It’s worth noting that the content of such URLs with hashes (#) in them is not indexed, as the content is considered to already be part of the larger web page (held by the URL without the hash (#)). This prevents duplication issues from happening but also means this function must be used according to its intended purpose of showing a location within a page and by no means treated as a way of storing unique content.
When it comes to URLs, not all characters are born equal. It begins with a group called unreserved characters. As a starting point, the most commonly used characters in URLs are alphanumerics (a-z and 0-9). There’s also a small number of additional special characters including the hyphen (-) used for separating words, the underscore (_) previously used to combine words, the dot (.) and the almost equals sign (~). These symbols do not require encoding, which means that all URLs written using these characters will appear in browsers exactly as they are written on the backend.

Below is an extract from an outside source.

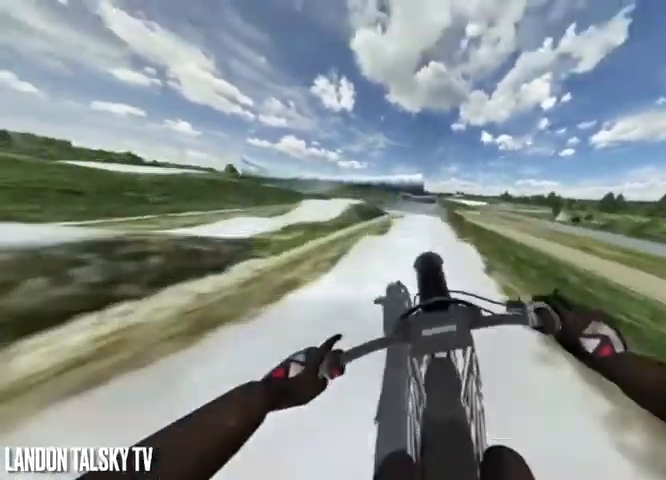
{"dt_ms": 500, "buttons": ["R2"], "left_stick": "center", "right_stick": "right", "events": []}
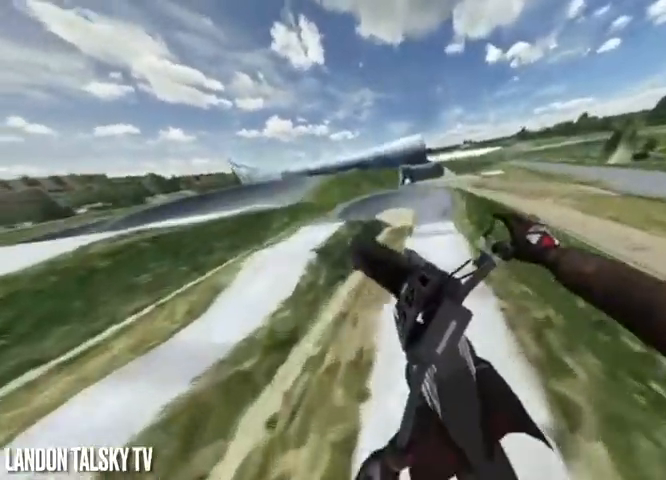
{"dt_ms": 500, "buttons": [], "left_stick": "center", "right_stick": "up-right", "events": [[42, "R2", "up"], [208, "right_stick", "up-right"]]}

On the other end, there are reserved characters, which possess a reserved technical purpose within a URL. This is most commonly found in the practice of automatically-generated URLs. In other words, their appearance in a specific part of the URL has the technical capacity to change its semantics. The full list of reserved characters include: ! * ‘ ( ) ; : @ & = + $ , / ? % # [ ]. Reserved characters can be used without encoding, but only when employed for their reserved purpose. Thus, only alphanumerics, the additional special characters “- _ . ~”, and the reserved characters used for their reserved purposes may be used without the need to be encoded.
All other characters (including reserved characters used outside their reserved purpose) are required to be encoded in order to be used in URLs. This practice is called URL encoding (percentage encoding) and stands for the replacement of characters with one or more character triplets that consist of the percent character “%” followed by two hexadecimal digits. For instance, when using the ampersand (&, which is a reserved character) as an abbreviation for “and” (which is a purpose other than the reserved purpose), one must encode them as %26.
Optimal URL lengths
Similarly, given the more restrictive nature of URLs, it is generally advised to keep them as short as possible, providing just enough information to understand the context of the Landing Page it represents on the website. As a general rule, this shortening should be attained by avoiding using superfluous words that do not add immediate value, like prepositions and conjunctions. It can also be achieved by avoiding the repetition of keywords that are already present in the categories and subcategories of the URL path.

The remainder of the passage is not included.